Aunque no lo parezca, en el mundo no sólo la ropa lleva etiquetas. Al contrario, cada uno de nosotros lleva un montón de ellas aunque no sean visibles al darle la vuelta al envoltorio. Las etiquetas sociales son términos que identifican a la persona en una serie de elementos que la sociedad considera relevantes, algunas son muy visibles (negro, blanco, chico, chica…) mientras que muchas otras son más complejas o imperceptibles (rojo, facha, musicólogo, melancólico, pesado…).
Las etiquetas las asignan las personas a los demás a lo largo de la interacción. En base a tu trato con alguien decidirás si es aburrido o inteligente, si ella es capaz o vaga, etc.
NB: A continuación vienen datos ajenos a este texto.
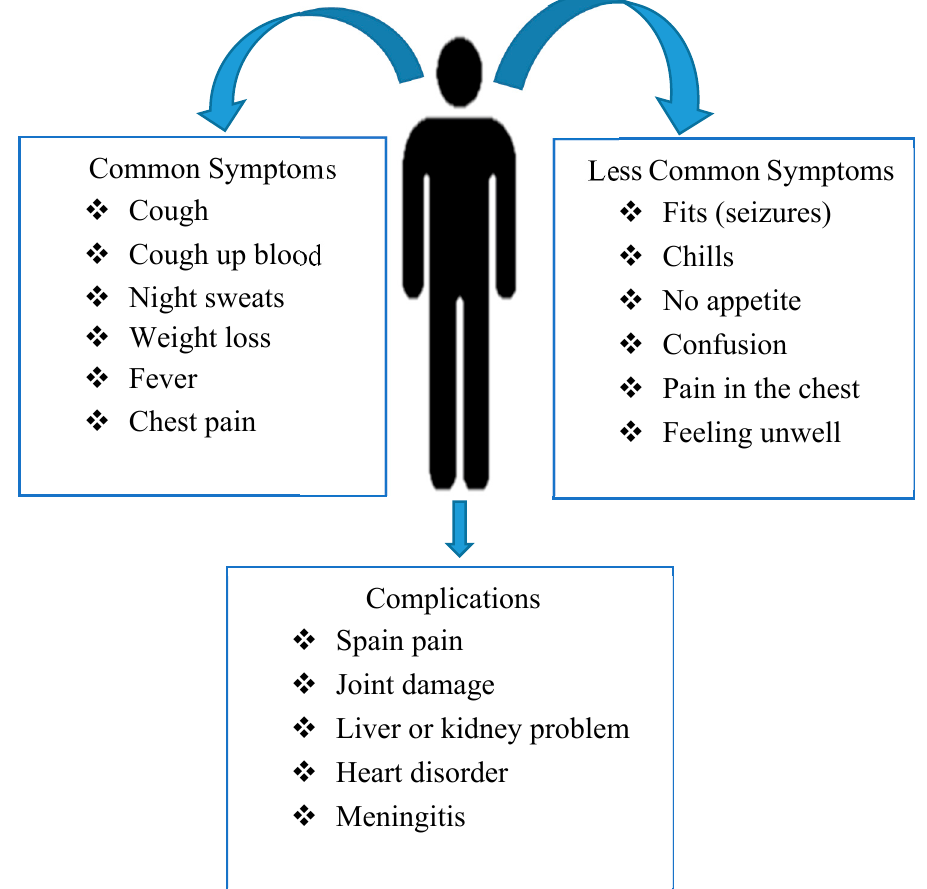
Figure 1. Typical symptoms of TB.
Así, al interactuar construimos un marco de términos que aplicamos a esa persona y nos guían sobre quien es: un marco que podemos exportar a otros al hablar con ellos de esa persona y decirles lo que opinamos de ella.

He de reconocer que este es un post menos sociológico de lo que debería, sino casi más poético o algo así. Pero no doy más vueltas, la idea me surgió leyendo la saga de novelas Marte Rojo, Verde y Azul, de Kim Stanley Robinson. En un momento dado, entre sus elucubraciones de genética y terraformación, plantea la idea de que la sociedad se perpetúa de un modo genético, pero no lo desarrolla más allá de esa idea. Y es una idea que, científicamente, me repulsa, porque la sociología hace mucho que se ha ido separando de los sociobiologicismos propios del siglo XVIII, demostrando que la sociedad no se comporta como un ser vivo. Pero, por un post, vamos a jugar con esa idea.